The concept of ghost/Khatith ileostomy is a bridge between covering ileostomy and no-ileostomy (‘Khatith’ meaning ‘hidden’ in Kashmiri language). We performed the pre-stage ghost ileostomy (GI) without parietal wall split. The technique of GI is that after the completion of resection-anastomosis of rectal cancer, a terminal ileal loop at about 20cm from ileocecal junction is identified. Small (10-12F) Ryle’s tube (RT) is passed through a small opening in the mesentery of the identified ileal loop. A small 4-5mm incision is given on abdominal wall at pre-operatively marked proposed stoma site in right iliac fossa region. Haemostatic Kelly’s forceps is introduced through this small incision to get out the two limbs of the RT that has been already looped around the identified ileal loop. These two limbs of the RT are cut short and fixed to each other and to the skin around it with 2-0 silk sutures, taking care to keep the tubing loop loose enough to avoid any tension to the vascular supply of the ileal loop and without causing any luminal compression of the loop to avoid bowel obstruction.

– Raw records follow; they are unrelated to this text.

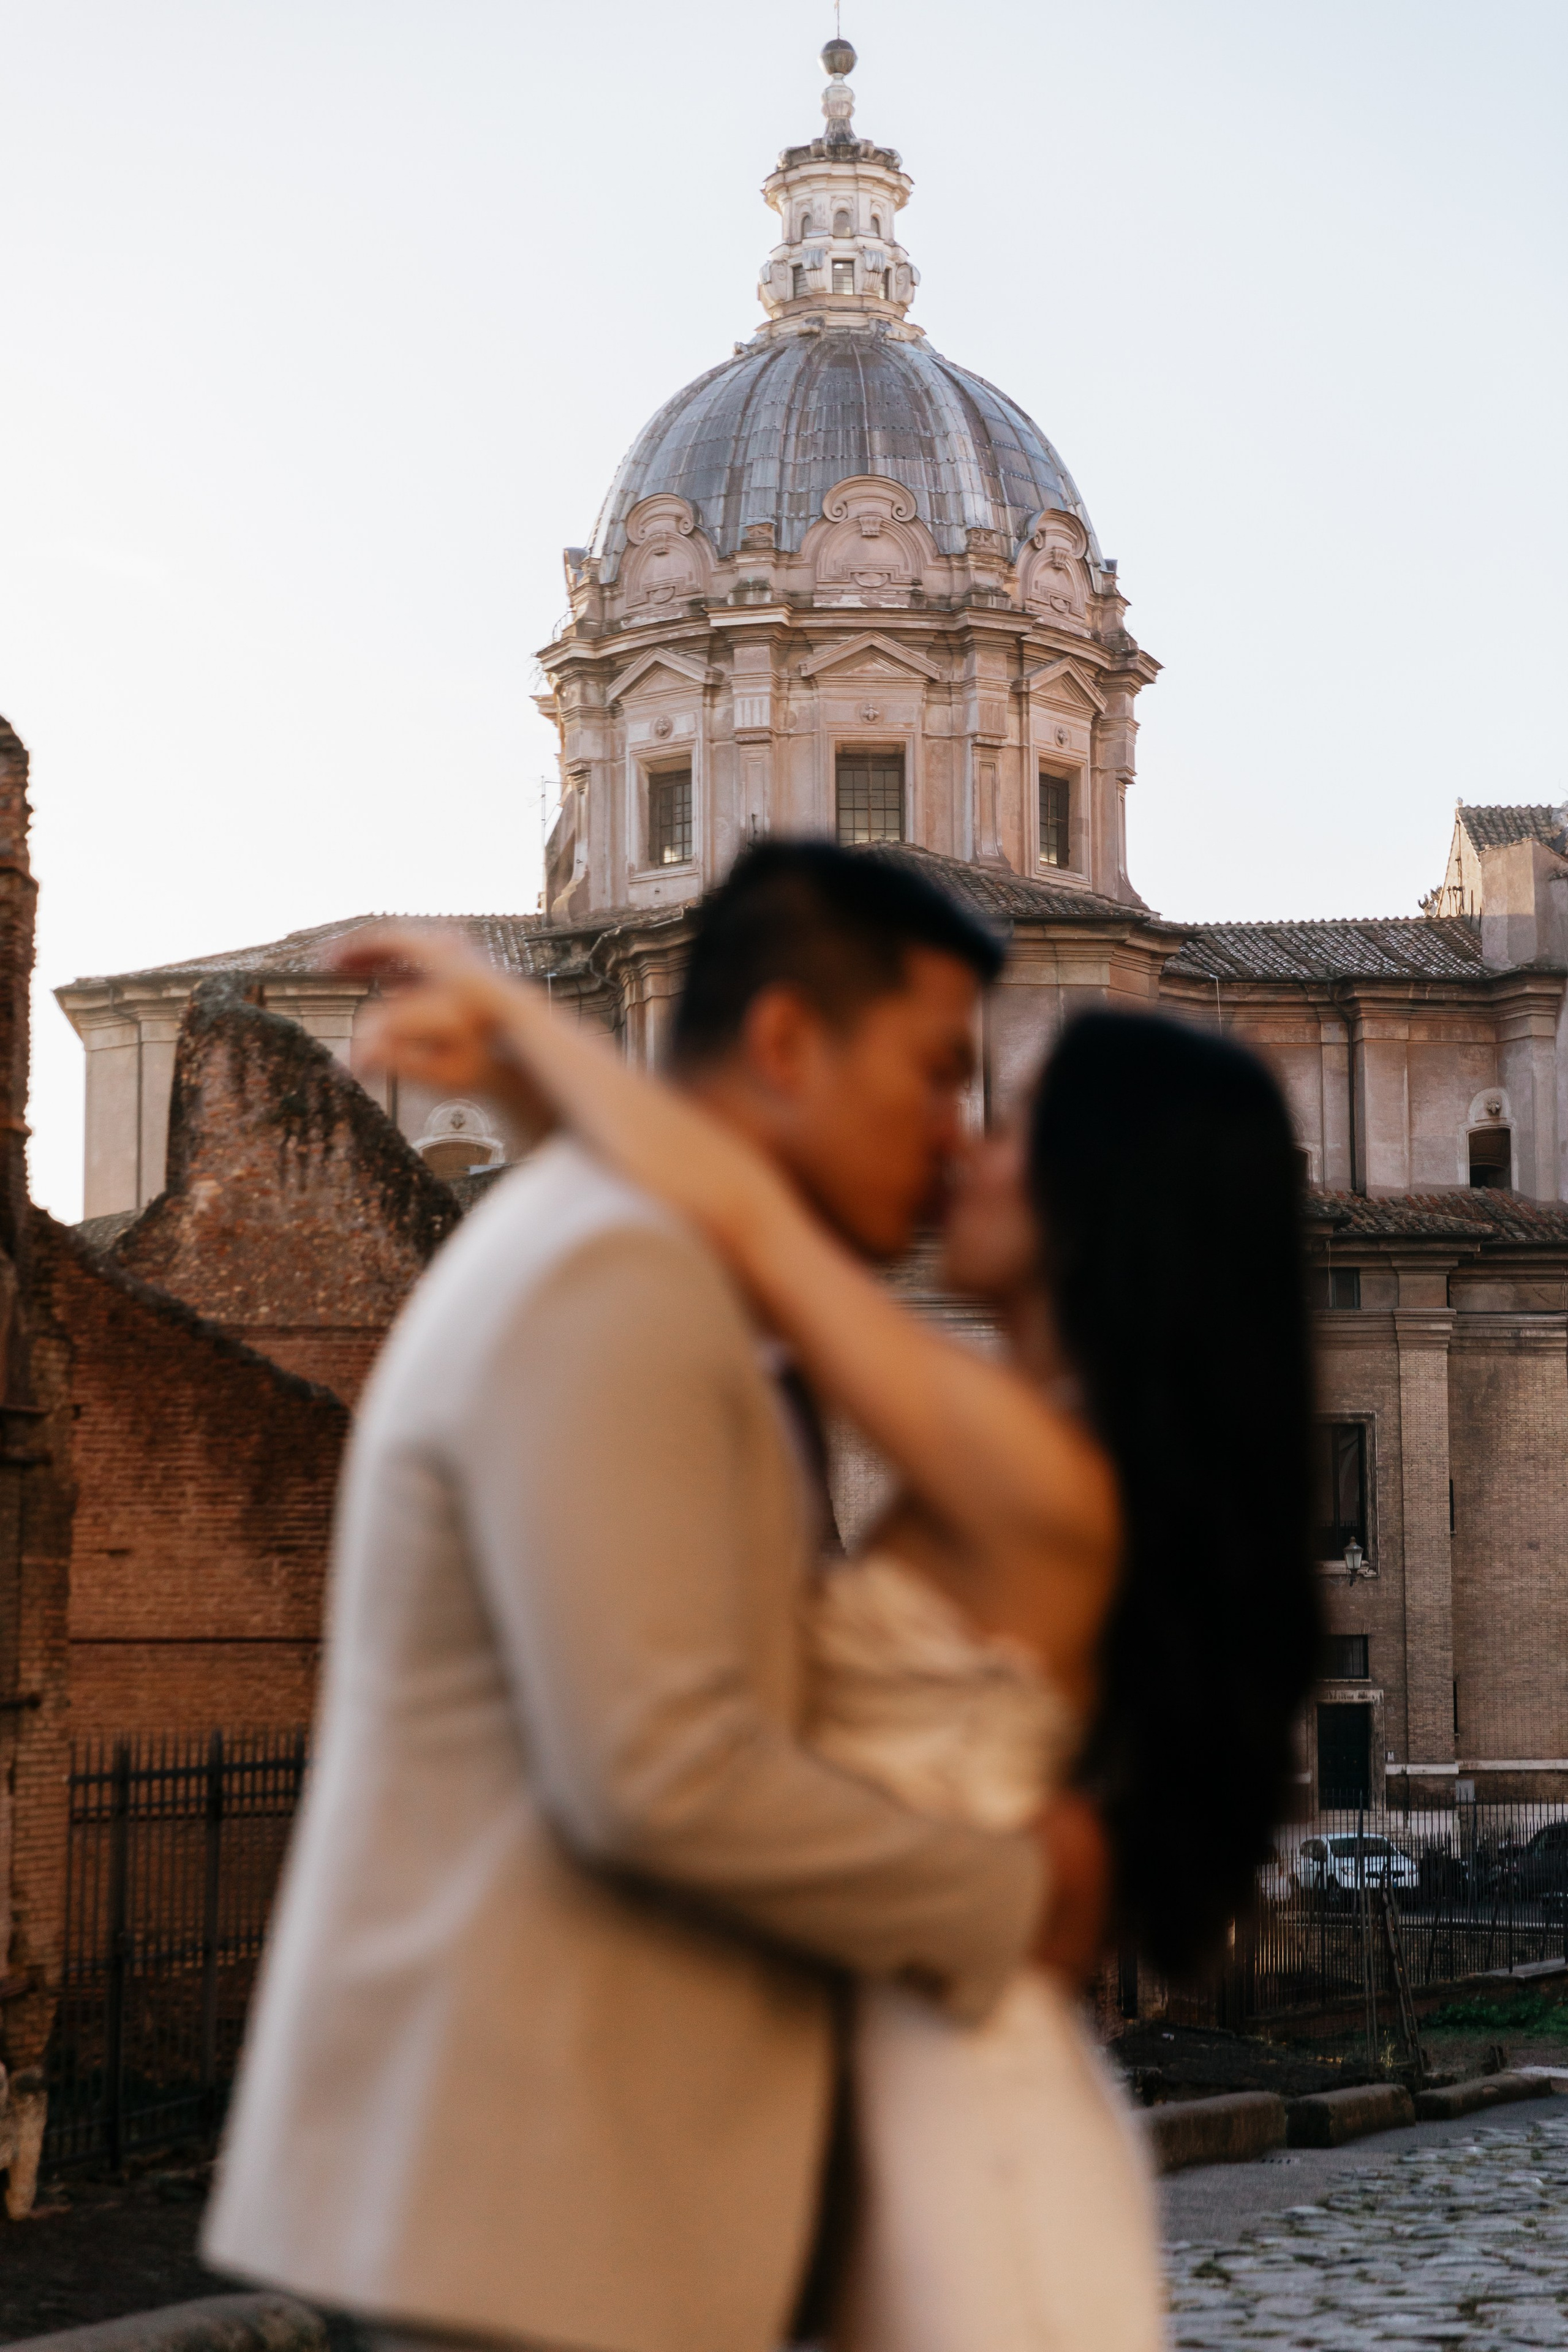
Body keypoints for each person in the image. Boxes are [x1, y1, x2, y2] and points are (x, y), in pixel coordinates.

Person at [336, 849, 1321, 2352]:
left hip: (956, 2128)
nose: (961, 1145)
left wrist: (533, 1050)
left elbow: (745, 1223)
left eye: (1016, 1129)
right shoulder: (1027, 1439)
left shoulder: (1029, 1460)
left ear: (1102, 1208)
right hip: (892, 2087)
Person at [203, 844, 1109, 2352]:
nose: (957, 1139)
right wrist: (1016, 1895)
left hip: (593, 2185)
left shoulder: (647, 1259)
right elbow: (657, 1768)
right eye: (931, 1074)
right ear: (783, 1044)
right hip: (541, 2205)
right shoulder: (615, 1279)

In case of AL, the pre-stage GI can be converted into a formal covering stoma under local or spinal anesthesia by gentle pull of the two limbs of the looped RT to extract the isolated ileal loop through an adequate circular incision around the site of GI. In case of uncomplicated postoperative course, the fixing RT is pulled out gently from the abdominal cavity to release down the GI.
幽灵(卡提斯)回肠造口术——我该怎么做?
幽灵/Khatith回肠造口术的概念是覆盖回肠造口术和无回肠造口术之间的桥梁(“Khatith”在克什米尔语中的意思是“隐藏”)。我们在不劈开肠壁的情况下进行了预造回造口术。GI技术是在直肠癌切除吻合术完成后,在距回盲交界处约20cm处发现回肠末端袢。小(10-12F)赖尔管(RT)通过确定回肠袢肠系膜上的一个小开口。在腹壁右侧髂窝区术前标记的建议造口处做一个4-5mm的小切口。止血凯利钳通过这个小切口取出RT的两个肢体,这两个肢体已经绕在确定的回肠环周围。RT的这两个分支被剪短,用2-0丝缝合线相互固定,并与周围的皮肤固定,注意保持管环足够宽松,以避免对回肠袢的血管供应造成任何张力,也不会造成回袢的管腔压迫,以避免肠梗阻。在AL情况下,在局部或脊髓麻醉下,通过在胃肠道周围适当的圆形切口,轻轻牵拉环形RT的两肢,将孤立回肠袢取出,将前期胃肠道转化为正式的覆盖口。在术后过程简单的情况下,将固定RT从腹腔中轻轻拔出,向下释放胃肠道。